Copy every record below word for word, leaving out the pictures.

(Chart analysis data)
···

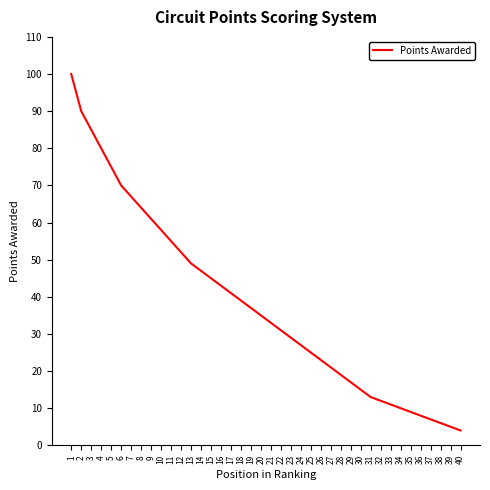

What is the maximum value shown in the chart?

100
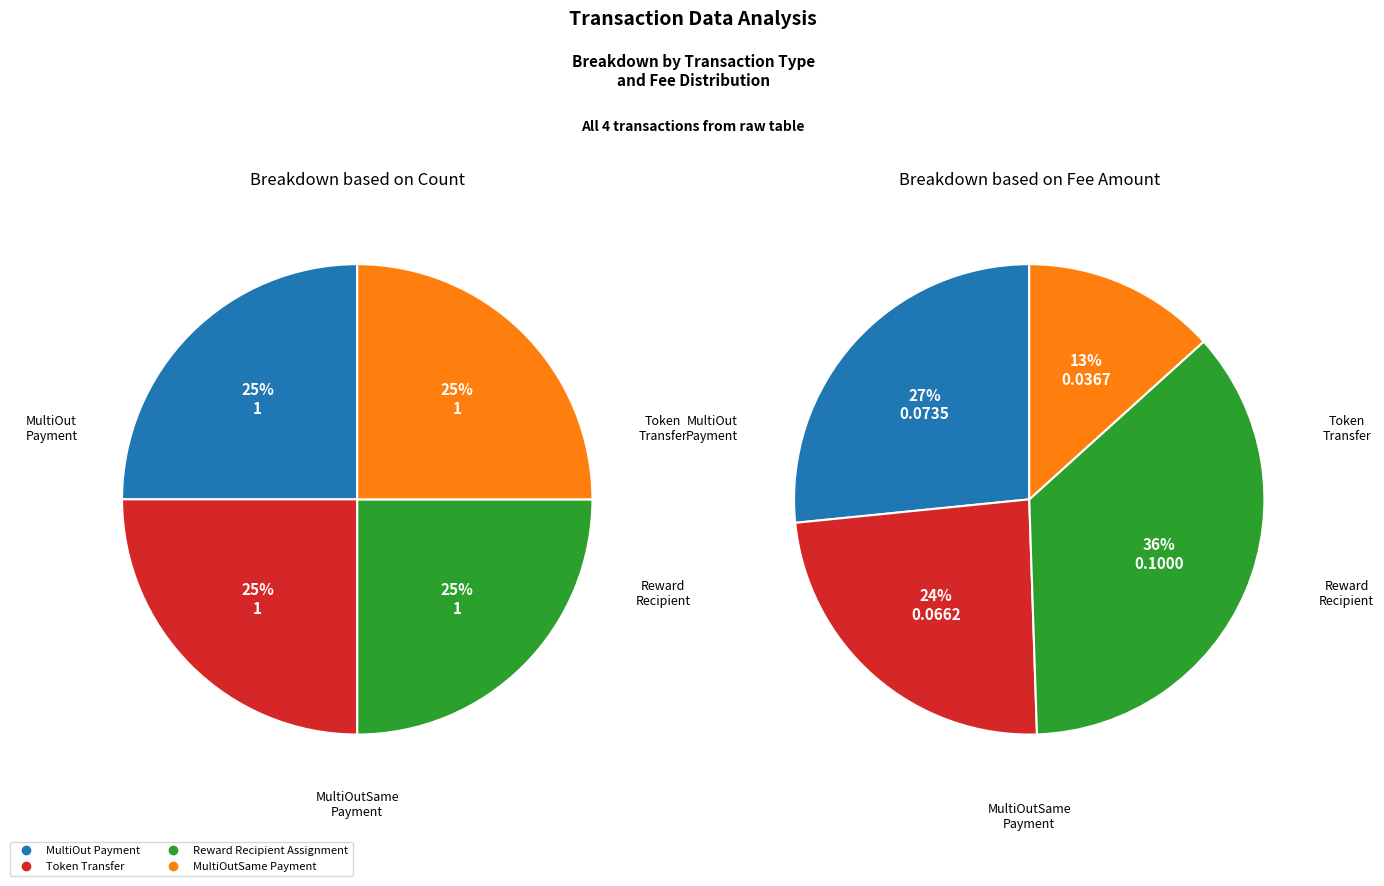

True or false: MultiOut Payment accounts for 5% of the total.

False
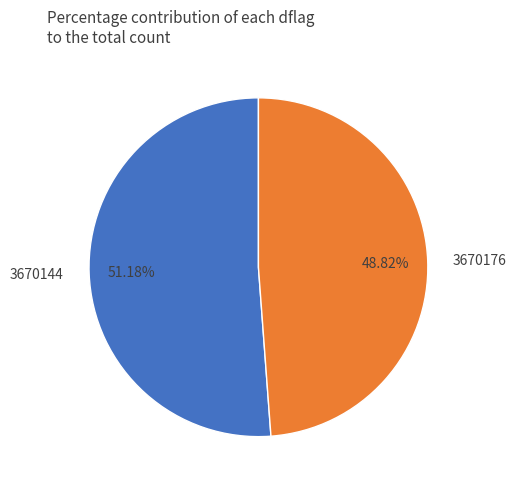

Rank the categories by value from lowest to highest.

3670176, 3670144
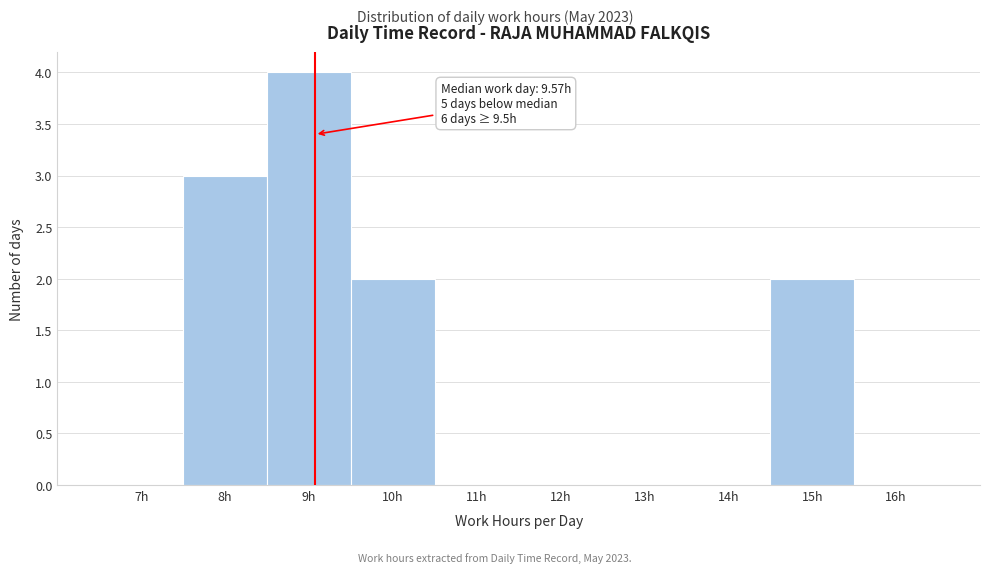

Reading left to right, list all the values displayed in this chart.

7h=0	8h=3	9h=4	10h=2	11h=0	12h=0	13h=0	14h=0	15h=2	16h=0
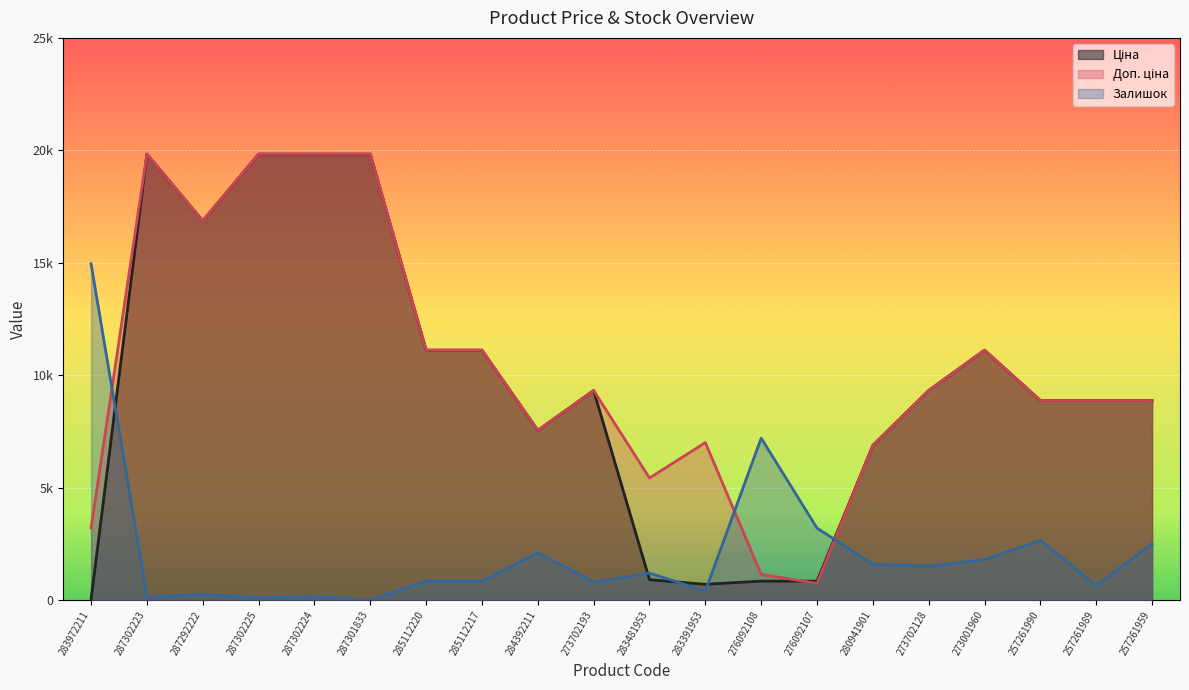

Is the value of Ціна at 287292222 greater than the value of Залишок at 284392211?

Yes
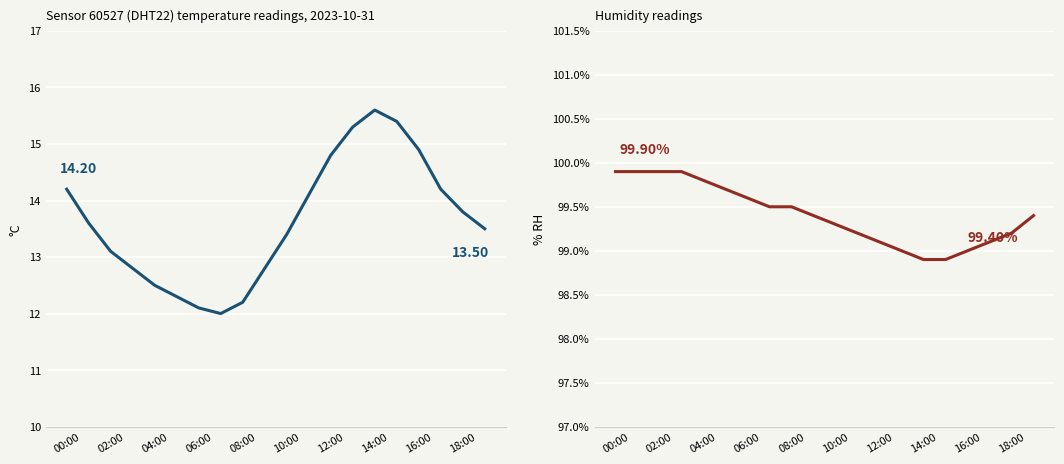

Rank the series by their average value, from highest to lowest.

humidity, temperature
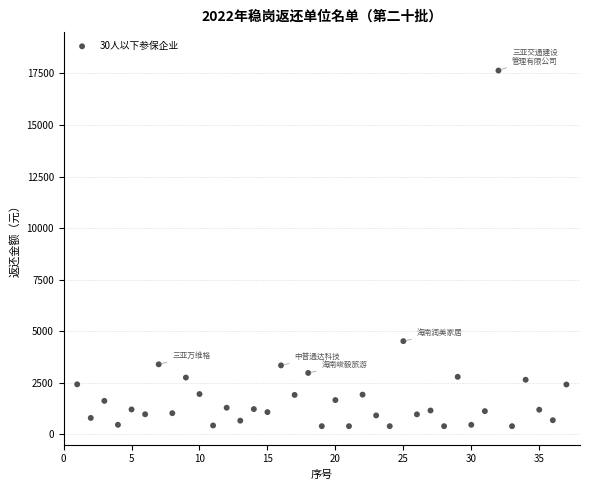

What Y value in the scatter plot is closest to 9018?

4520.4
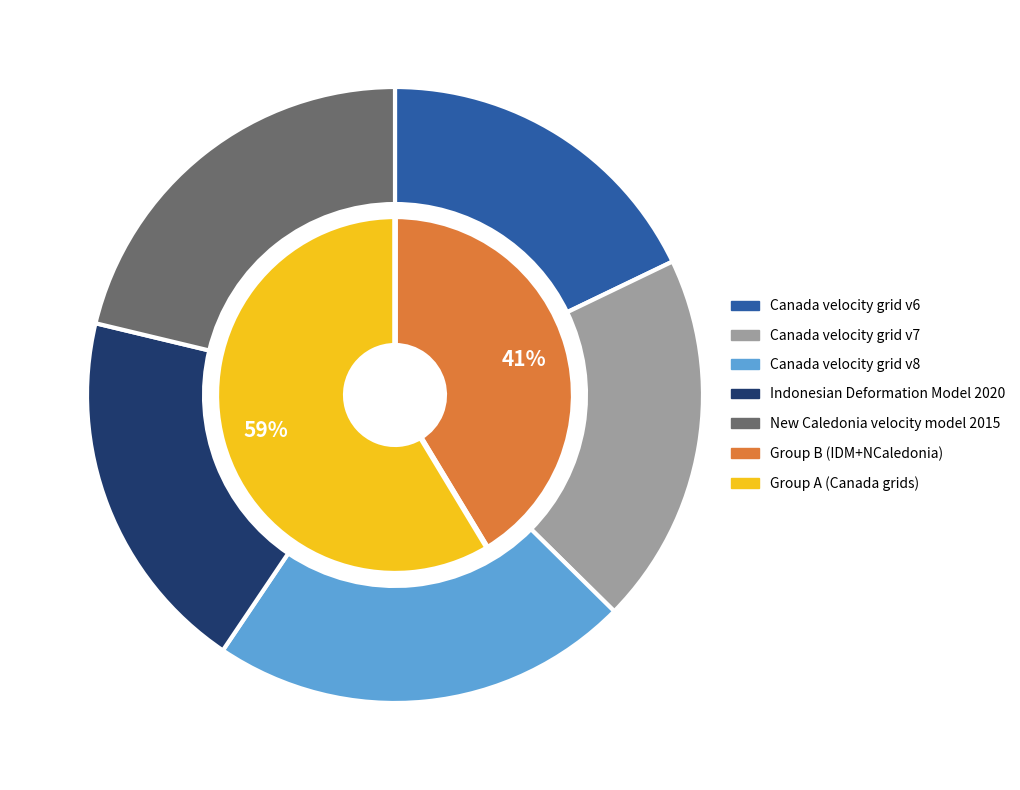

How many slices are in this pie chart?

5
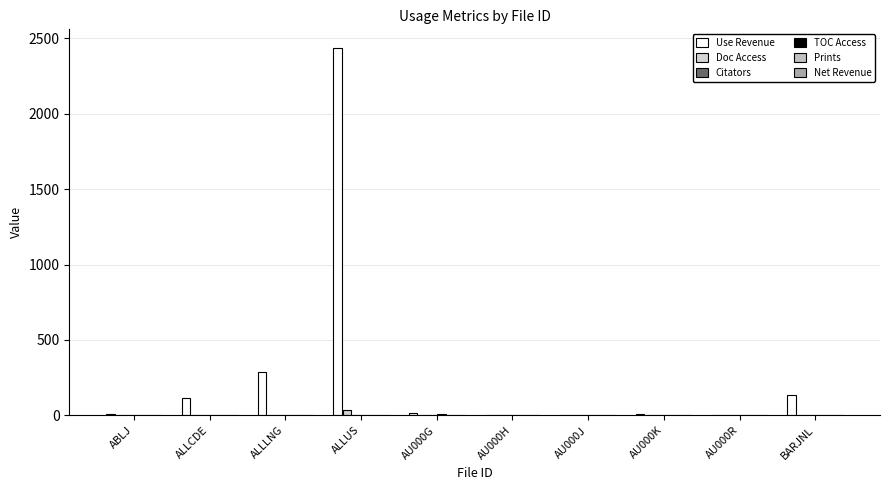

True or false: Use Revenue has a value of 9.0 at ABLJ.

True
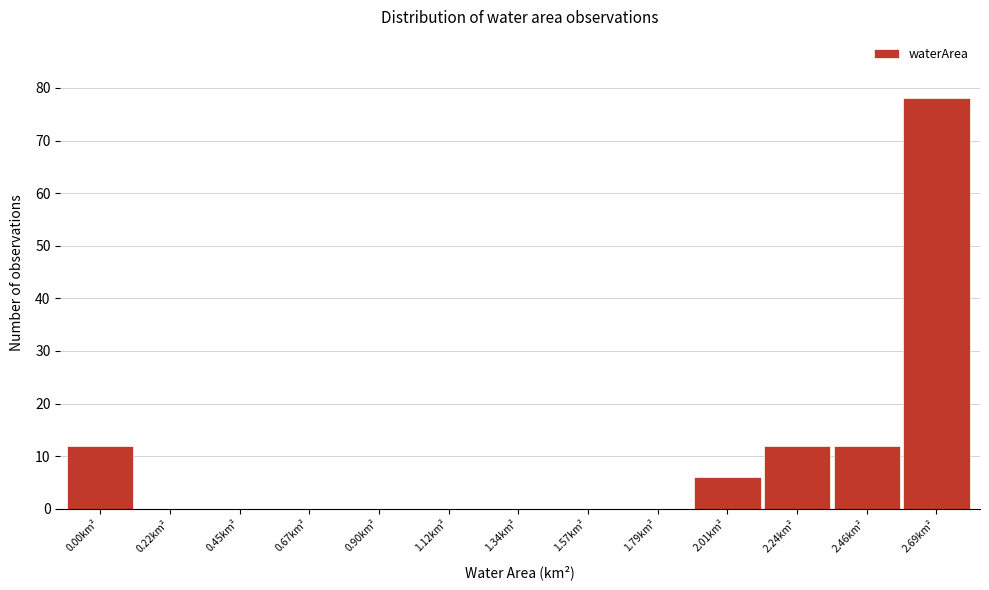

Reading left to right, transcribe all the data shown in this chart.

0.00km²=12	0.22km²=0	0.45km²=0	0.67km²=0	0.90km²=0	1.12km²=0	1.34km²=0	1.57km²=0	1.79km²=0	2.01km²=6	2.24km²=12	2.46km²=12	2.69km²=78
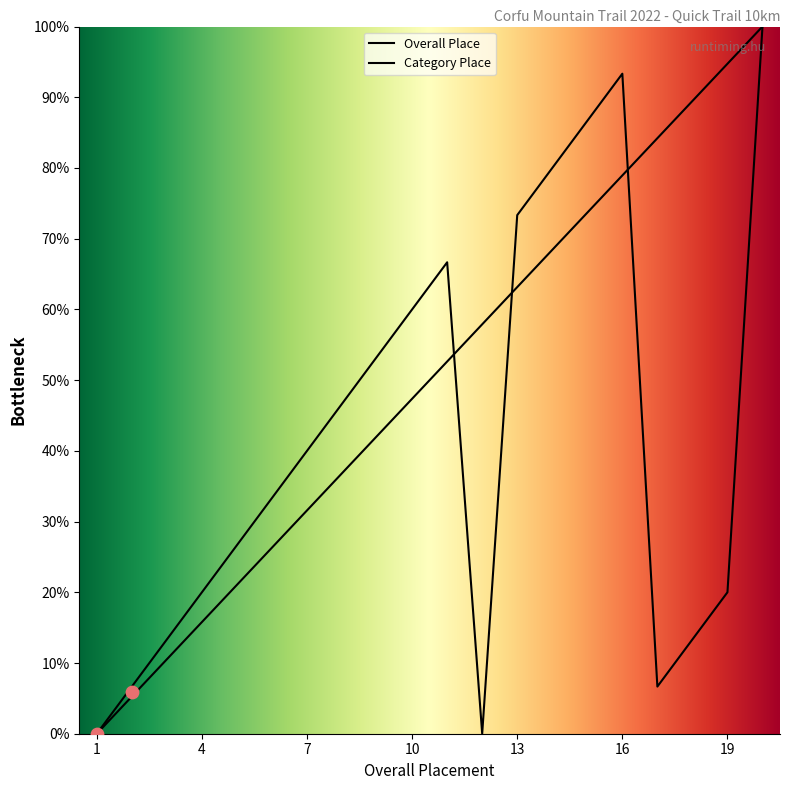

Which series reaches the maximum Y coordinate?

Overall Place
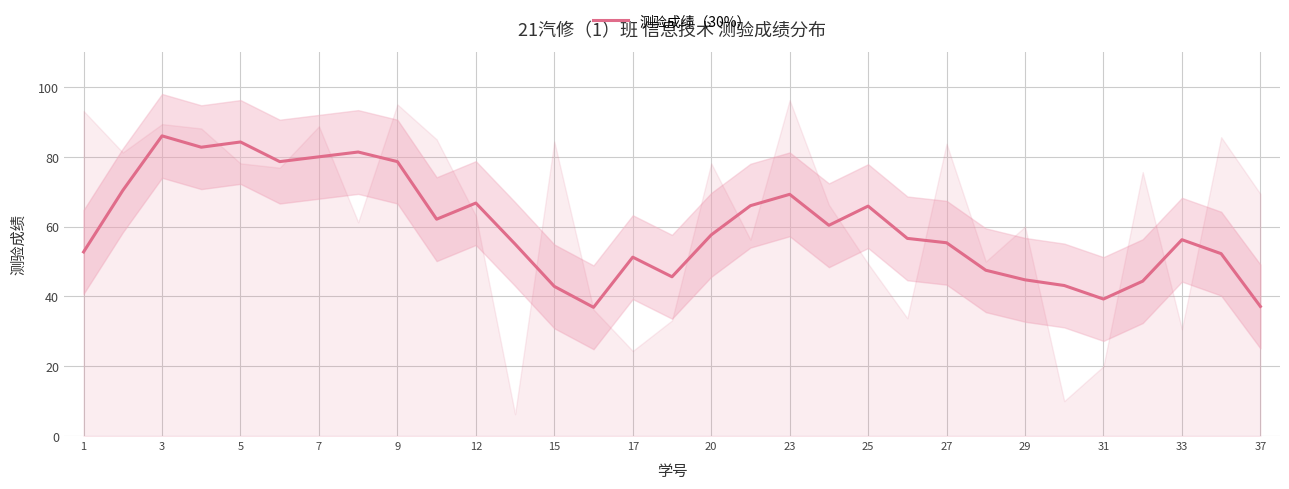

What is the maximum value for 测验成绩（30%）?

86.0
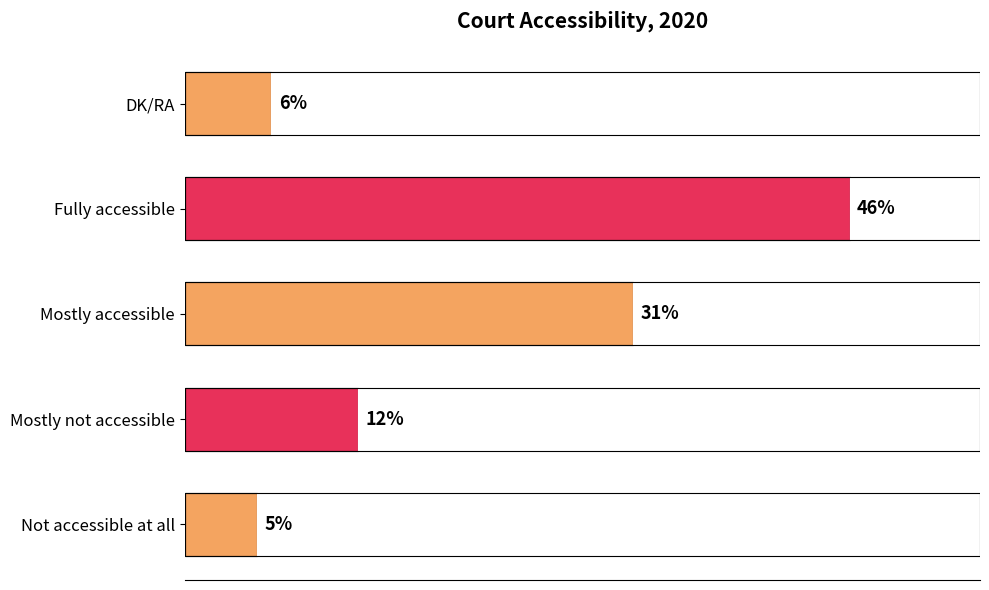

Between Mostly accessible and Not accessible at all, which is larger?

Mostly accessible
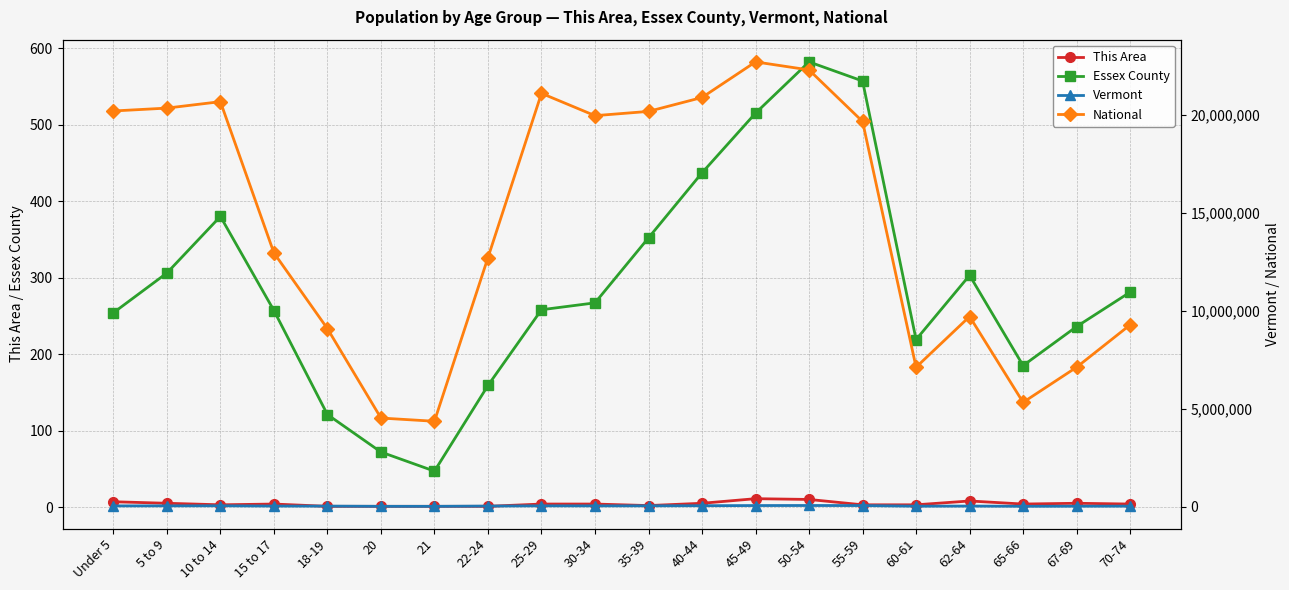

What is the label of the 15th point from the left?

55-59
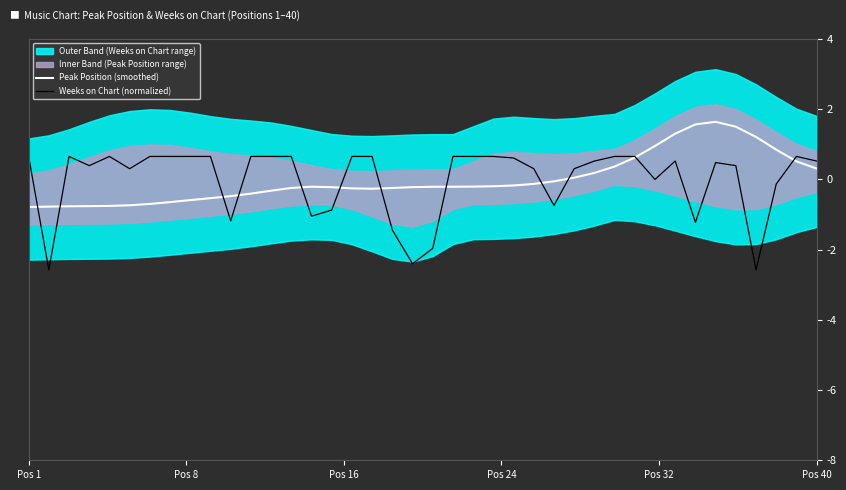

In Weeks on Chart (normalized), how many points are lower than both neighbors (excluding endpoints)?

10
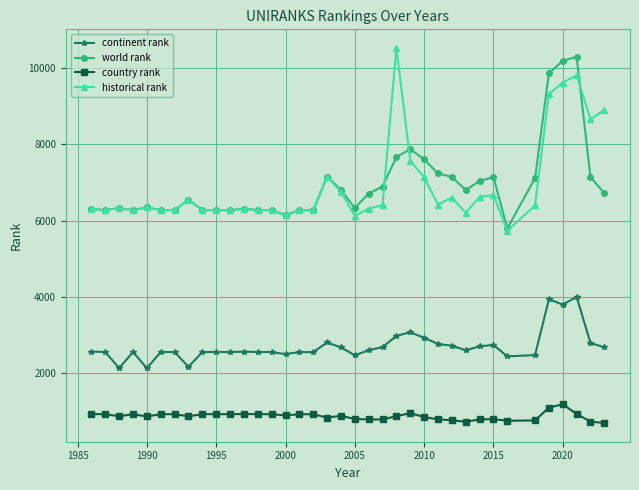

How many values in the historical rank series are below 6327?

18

···

**Task response**
What is the maximum value shown in the chart?

100

True or false: MultiOut Payment accounts for 5% of the total.

False

Rank the categories by value from lowest to highest.

3670176, 3670144

Reading left to right, list all the values displayed in this chart.

7h=0	8h=3	9h=4	10h=2	11h=0	12h=0	13h=0	14h=0	15h=2	16h=0

Is the value of Ціна at 287292222 greater than the value of Залишок at 284392211?

Yes

Rank the series by their average value, from highest to lowest.

humidity, temperature

What Y value in the scatter plot is closest to 9018?

4520.4

How many slices are in this pie chart?

5

True or false: Use Revenue has a value of 9.0 at ABLJ.

True

Reading left to right, transcribe all the data shown in this chart.

0.00km²=12	0.22km²=0	0.45km²=0	0.67km²=0	0.90km²=0	1.12km²=0	1.34km²=0	1.57km²=0	1.79km²=0	2.01km²=6	2.24km²=12	2.46km²=12	2.69km²=78

Which series reaches the maximum Y coordinate?

Overall Place

What is the maximum value for 测验成绩（30%）?

86.0

Between Mostly accessible and Not accessible at all, which is larger?

Mostly accessible

What is the label of the 15th point from the left?

55-59

In Weeks on Chart (normalized), how many points are lower than both neighbors (excluding endpoints)?

10

How many values in the historical rank series are below 6327?

18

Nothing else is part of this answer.